Problems of Soils in Rajasthan
The degree of degradation and its severity are influenced by special variability and its niche with the surrounding. The terrain factors like slope, aspect, topographic position are found to be dominant factor while intensity and distribution of rainfall are climatic factors, determining the extent and severity of degradation.
Wind Erosion & Shifting Sand Dunes:
- Wind Erosion is the most significant cause of land degradation/desertification in Rajasthan.
- The wind erosion is playing a prominent role, in the western flank of the state and is found active with full force in the core of desert, causing sand blasting, sand drifting, which results active dunes and interduneal plains.
- Severity of water erosion is found at the peak in central highland, including Aravalli landscape and Bundelkhand upland.
- This causes loss of top soils through sheet and rill erosion.

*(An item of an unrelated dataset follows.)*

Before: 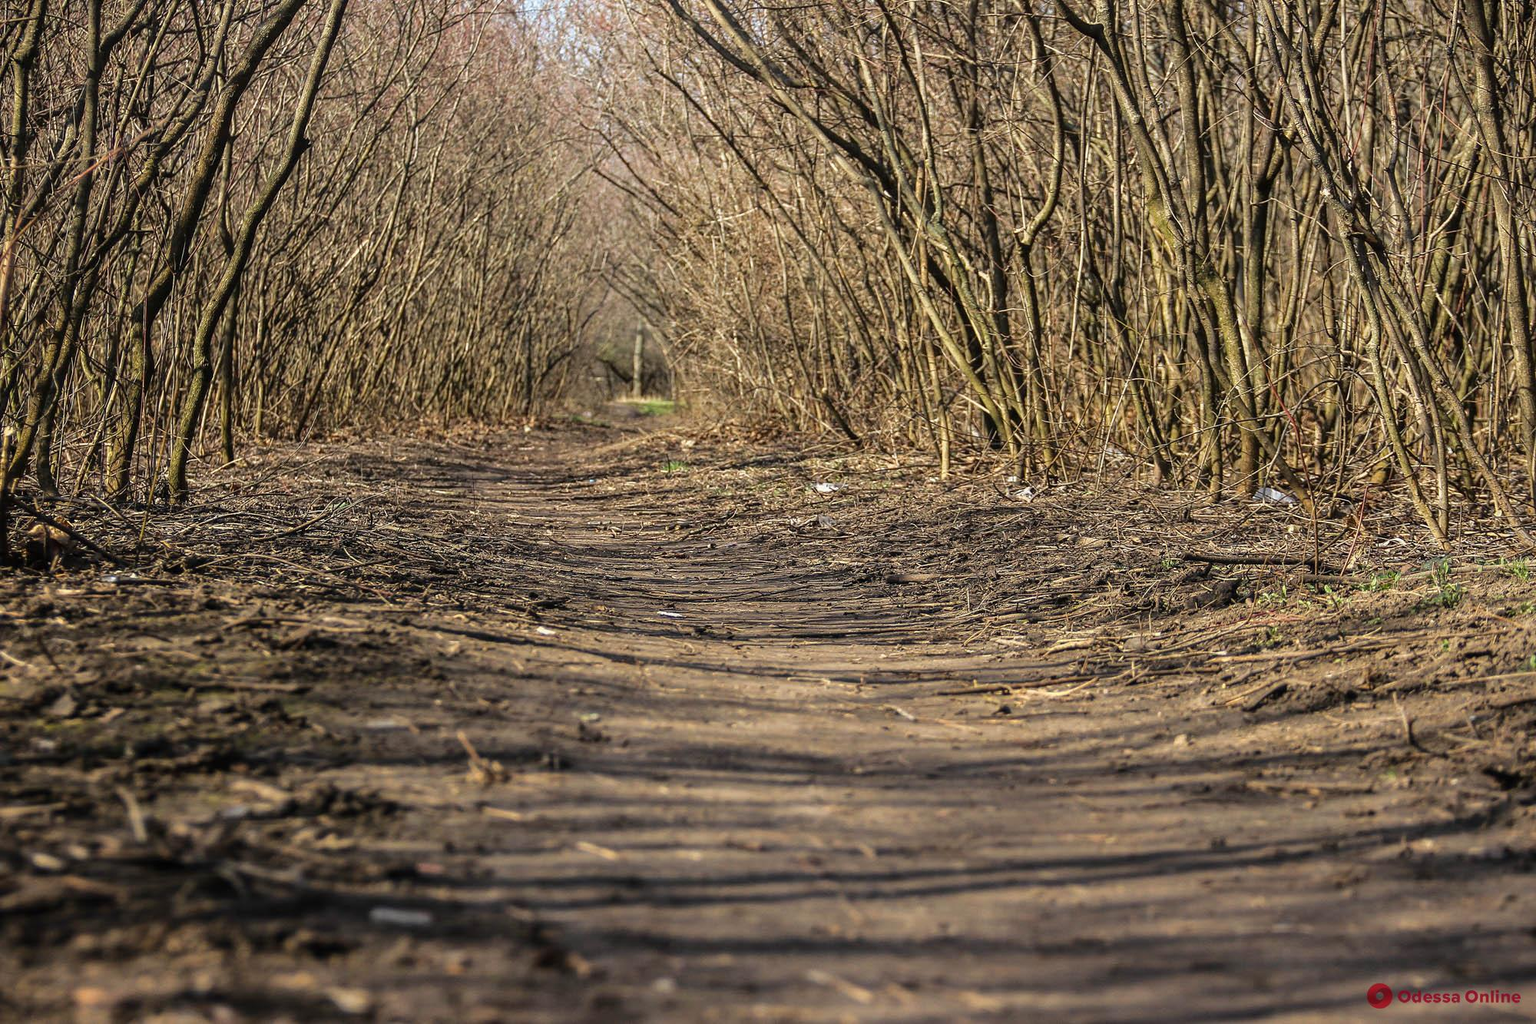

- It also causes terrain deformation through gully and ravine land. Example: Ravine Lands along the Chambal River & its tributaries.
- With the introduction of canal irrigation system water table of the area is rising at an average rate of about 0.8 m per year.
- As a result of this large area has become water-logged and this area is increasing every year, it is a serious problem particularly in deep black soils.
Sodicity of Soil:
- Sodality of the soil and high residual sodium carbonate content of irrigation water are the main problems.
Salinity & Alkalinity:
- The Salinity & Alkalinity is found maximum in the Aravalli and Bundelkhand alluvial plains where the quality of ground water and poor management practices about the secondary salinization.
- Salinity is due to high permanent water table.